▶ [DESCRIPTION OF THE TASK]:
Copy every record verbatim but exclude the pictures.

▶ [THE DATA]:

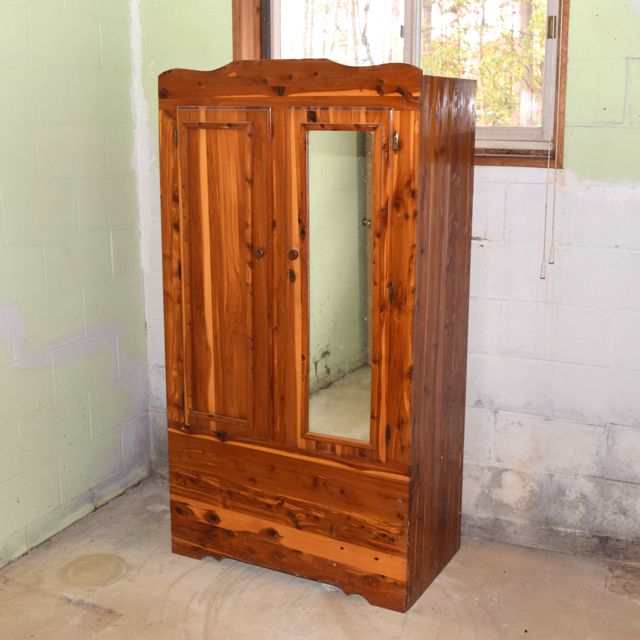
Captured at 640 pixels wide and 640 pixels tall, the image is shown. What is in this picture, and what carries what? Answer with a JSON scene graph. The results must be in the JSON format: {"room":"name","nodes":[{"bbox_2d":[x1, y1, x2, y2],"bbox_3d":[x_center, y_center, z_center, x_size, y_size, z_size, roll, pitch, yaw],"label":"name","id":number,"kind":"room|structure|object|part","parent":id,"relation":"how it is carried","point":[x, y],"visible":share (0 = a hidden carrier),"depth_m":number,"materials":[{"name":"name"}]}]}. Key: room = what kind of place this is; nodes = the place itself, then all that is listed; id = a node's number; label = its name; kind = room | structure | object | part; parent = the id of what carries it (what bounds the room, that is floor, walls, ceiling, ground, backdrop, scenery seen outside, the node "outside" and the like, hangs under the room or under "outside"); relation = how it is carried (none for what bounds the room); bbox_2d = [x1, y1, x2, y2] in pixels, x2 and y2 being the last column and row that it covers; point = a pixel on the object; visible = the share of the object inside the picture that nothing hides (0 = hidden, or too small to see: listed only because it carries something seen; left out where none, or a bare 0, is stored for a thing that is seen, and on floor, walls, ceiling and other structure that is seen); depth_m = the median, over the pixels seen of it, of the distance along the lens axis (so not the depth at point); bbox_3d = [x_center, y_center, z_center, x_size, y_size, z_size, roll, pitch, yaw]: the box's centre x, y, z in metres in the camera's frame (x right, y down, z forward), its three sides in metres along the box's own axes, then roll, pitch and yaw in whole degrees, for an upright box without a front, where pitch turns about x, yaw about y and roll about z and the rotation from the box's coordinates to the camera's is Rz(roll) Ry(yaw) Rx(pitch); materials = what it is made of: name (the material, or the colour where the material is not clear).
{"room":"basement","nodes":[
{"label":"basement","id":0,"kind":"room"},
{"bbox_2d":[0,0,151,630],"bbox_3d":[-1.553,-0.215,1.793,0.140,2.557,3.929,6,14,25],"label":"left wall","id":1,"kind":"structure","parent":0,"point":[3,292],"depth_m":3.08,"materials":[{"name":"paint"}]},
{"bbox_2d":[0,474,638,639],"bbox_3d":[-0.116,1.184,1.566,3.369,0.106,4.020,6,14,25],"label":"floor","id":2,"kind":"structure","parent":0,"point":[191,575],"depth_m":2.78,"materials":[{"name":"beige concrete"}]},
{"bbox_2d":[158,60,477,612],"bbox_3d":[-0.028,0.014,2.871,0.905,1.634,0.453,6,14,25],"label":"wooden cabinet","id":3,"kind":"object","parent":2,"relation":"on","point":[403,171],"visible":0.99,"depth_m":2.68,"materials":[{"name":"brown wood"}]},
{"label":"hinge","id":4,"kind":"part","parent":3,"relation":"part of","materials":[{"name":"gold metal"}]},
{"bbox_3d":[-0.308,-0.094,2.717,0.303,0.967,0.057,6,14,25],"label":"door","id":5,"kind":"part","parent":3,"relation":"part of","materials":[{"name":"brown wood"}]},
{"bbox_3d":[-0.183,-0.201,2.655,0.030,0.034,0.031,6,14,25],"label":"knob","id":6,"kind":"part","parent":3,"relation":"part of","materials":[{"name":"wood"}]},
{"bbox_3d":[-0.128,0.604,2.789,0.702,0.332,0.036,6,14,25],"label":"drawer","id":7,"kind":"part","parent":3,"relation":"part of","materials":[{"name":"brown wood"}]},
{"bbox_3d":[-0.082,-0.194,2.633,0.034,0.037,0.033,6,14,25],"label":"knob","id":8,"kind":"part","parent":3,"relation":"part of","materials":[{"name":"brown wood"}]},
{"bbox_2d":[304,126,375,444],"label":"mirror","id":9,"kind":"object","parent":3,"relation":"attached to","point":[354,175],"visible":0.73,"depth_m":2.63,"materials":[{"name":"mirror"}]},
{"bbox_3d":[0.201,-0.079,2.514,0.019,0.067,0.023,6,14,25],"label":"hinge","id":10,"kind":"part","parent":3,"relation":"part of","materials":[{"name":"gold metal"}]},
{"bbox_2d":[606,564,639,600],"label":"floor drain","id":11,"kind":"object","parent":2,"relation":"in","point":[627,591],"visible":0.95,"depth_m":2.85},
{"bbox_2d":[130,0,639,584],"bbox_3d":[0.702,-0.479,2.918,3.196,2.567,0.164,6,14,25],"label":"back wall","id":12,"kind":"structure","parent":0,"point":[578,168],"depth_m":2.91,"materials":[{"name":"paint"}]},
{"bbox_2d":[232,0,572,168],"bbox_3d":[0.246,-0.971,3.000,1.169,0.926,0.154,6,14,25],"label":"window","id":13,"kind":"structure","parent":12,"relation":"in","point":[409,5],"depth_m":2.97,"materials":[{"name":"brown wood"}]},
{"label":"pane","id":14,"kind":"part","parent":13,"relation":"part of","materials":[{"name":"glass"}]},
{"bbox_3d":[0.713,-0.907,2.748,0.022,0.078,0.020,6,14,25],"label":"latch","id":15,"kind":"part","parent":13,"relation":"part of","materials":[{"name":"gold metal"}]},
{"bbox_2d":[540,1,563,280],"bbox_3d":[0.714,-0.717,2.690,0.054,1.225,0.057,6,14,25],"label":"blind cord","id":16,"kind":"object","parent":13,"relation":"hanging from","point":[541,276],"visible":0.97,"depth_m":2.73,"materials":[{"name":"white plastic"}]},
{"label":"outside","id":17,"kind":"structure","parent":0,"visible":0},
{"label":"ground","id":18,"kind":"structure","parent":17,"visible":0},
{"bbox_2d":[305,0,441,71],"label":"tree","id":19,"kind":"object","parent":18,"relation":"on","point":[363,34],"visible":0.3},
{"bbox_2d":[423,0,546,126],"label":"tree","id":20,"kind":"object","parent":18,"relation":"on","point":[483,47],"visible":0.25,"depth_m":9.23,"materials":[{"name":"green plant"}]}
]}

▶ [WRITTEN SOLUTION]:
Captured at 640 pixels wide and 640 pixels tall, the image is shown. What is in this picture, and what carries what? Answer with a JSON scene graph. The results must be in the JSON format: {"room":"name","nodes":[{"bbox_2d":[x1, y1, x2, y2],"bbox_3d":[x_center, y_center, z_center, x_size, y_size, z_size, roll, pitch, yaw],"label":"name","id":number,"kind":"room|structure|object|part","parent":id,"relation":"how it is carried","point":[x, y],"visible":share (0 = a hidden carrier),"depth_m":number,"materials":[{"name":"name"}]}]}. Key: room = what kind of place this is; nodes = the place itself, then all that is listed; id = a node's number; label = its name; kind = room | structure | object | part; parent = the id of what carries it (what bounds the room, that is floor, walls, ceiling, ground, backdrop, scenery seen outside, the node "outside" and the like, hangs under the room or under "outside"); relation = how it is carried (none for what bounds the room); bbox_2d = [x1, y1, x2, y2] in pixels, x2 and y2 being the last column and row that it covers; point = a pixel on the object; visible = the share of the object inside the picture that nothing hides (0 = hidden, or too small to see: listed only because it carries something seen; left out where none, or a bare 0, is stored for a thing that is seen, and on floor, walls, ceiling and other structure that is seen); depth_m = the median, over the pixels seen of it, of the distance along the lens axis (so not the depth at point); bbox_3d = [x_center, y_center, z_center, x_size, y_size, z_size, roll, pitch, yaw]: the box's centre x, y, z in metres in the camera's frame (x right, y down, z forward), its three sides in metres along the box's own axes, then roll, pitch and yaw in whole degrees, for an upright box without a front, where pitch turns about x, yaw about y and roll about z and the rotation from the box's coordinates to the camera's is Rz(roll) Ry(yaw) Rx(pitch); materials = what it is made of: name (the material, or the colour where the material is not clear).
{"room":"basement","nodes":[
{"label":"basement","id":0,"kind":"room"},
{"bbox_2d":[0,0,151,630],"bbox_3d":[-1.553,-0.215,1.793,0.140,2.557,3.929,6,14,25],"label":"left wall","id":1,"kind":"structure","parent":0,"point":[3,292],"depth_m":3.08,"materials":[{"name":"paint"}]},
{"bbox_2d":[0,474,638,639],"bbox_3d":[-0.116,1.184,1.566,3.369,0.106,4.020,6,14,25],"label":"floor","id":2,"kind":"structure","parent":0,"point":[191,575],"depth_m":2.78,"materials":[{"name":"beige concrete"}]},
{"bbox_2d":[158,60,477,612],"bbox_3d":[-0.028,0.014,2.871,0.905,1.634,0.453,6,14,25],"label":"wooden cabinet","id":3,"kind":"object","parent":2,"relation":"on","point":[403,171],"visible":0.99,"depth_m":2.68,"materials":[{"name":"brown wood"}]},
{"label":"hinge","id":4,"kind":"part","parent":3,"relation":"part of","materials":[{"name":"gold metal"}]},
{"bbox_3d":[-0.308,-0.094,2.717,0.303,0.967,0.057,6,14,25],"label":"door","id":5,"kind":"part","parent":3,"relation":"part of","materials":[{"name":"brown wood"}]},
{"bbox_3d":[-0.183,-0.201,2.655,0.030,0.034,0.031,6,14,25],"label":"knob","id":6,"kind":"part","parent":3,"relation":"part of","materials":[{"name":"wood"}]},
{"bbox_3d":[-0.128,0.604,2.789,0.702,0.332,0.036,6,14,25],"label":"drawer","id":7,"kind":"part","parent":3,"relation":"part of","materials":[{"name":"brown wood"}]},
{"bbox_3d":[-0.082,-0.194,2.633,0.034,0.037,0.033,6,14,25],"label":"knob","id":8,"kind":"part","parent":3,"relation":"part of","materials":[{"name":"brown wood"}]},
{"bbox_2d":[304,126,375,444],"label":"mirror","id":9,"kind":"object","parent":3,"relation":"attached to","point":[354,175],"visible":0.73,"depth_m":2.63,"materials":[{"name":"mirror"}]},
{"bbox_3d":[0.201,-0.079,2.514,0.019,0.067,0.023,6,14,25],"label":"hinge","id":10,"kind":"part","parent":3,"relation":"part of","materials":[{"name":"gold metal"}]},
{"bbox_2d":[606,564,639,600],"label":"floor drain","id":11,"kind":"object","parent":2,"relation":"in","point":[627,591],"visible":0.95,"depth_m":2.85},
{"bbox_2d":[130,0,639,584],"bbox_3d":[0.702,-0.479,2.918,3.196,2.567,0.164,6,14,25],"label":"back wall","id":12,"kind":"structure","parent":0,"point":[578,168],"depth_m":2.91,"materials":[{"name":"paint"}]},
{"bbox_2d":[232,0,572,168],"bbox_3d":[0.246,-0.971,3.000,1.169,0.926,0.154,6,14,25],"label":"window","id":13,"kind":"structure","parent":12,"relation":"in","point":[409,5],"depth_m":2.97,"materials":[{"name":"brown wood"}]},
{"label":"pane","id":14,"kind":"part","parent":13,"relation":"part of","materials":[{"name":"glass"}]},
{"bbox_3d":[0.713,-0.907,2.748,0.022,0.078,0.020,6,14,25],"label":"latch","id":15,"kind":"part","parent":13,"relation":"part of","materials":[{"name":"gold metal"}]},
{"bbox_2d":[540,1,563,280],"bbox_3d":[0.714,-0.717,2.690,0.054,1.225,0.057,6,14,25],"label":"blind cord","id":16,"kind":"object","parent":13,"relation":"hanging from","point":[541,276],"visible":0.97,"depth_m":2.73,"materials":[{"name":"white plastic"}]},
{"label":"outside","id":17,"kind":"structure","parent":0,"visible":0},
{"label":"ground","id":18,"kind":"structure","parent":17,"visible":0},
{"bbox_2d":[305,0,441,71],"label":"tree","id":19,"kind":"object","parent":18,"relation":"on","point":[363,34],"visible":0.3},
{"bbox_2d":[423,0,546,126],"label":"tree","id":20,"kind":"object","parent":18,"relation":"on","point":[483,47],"visible":0.25,"depth_m":9.23,"materials":[{"name":"green plant"}]}
]}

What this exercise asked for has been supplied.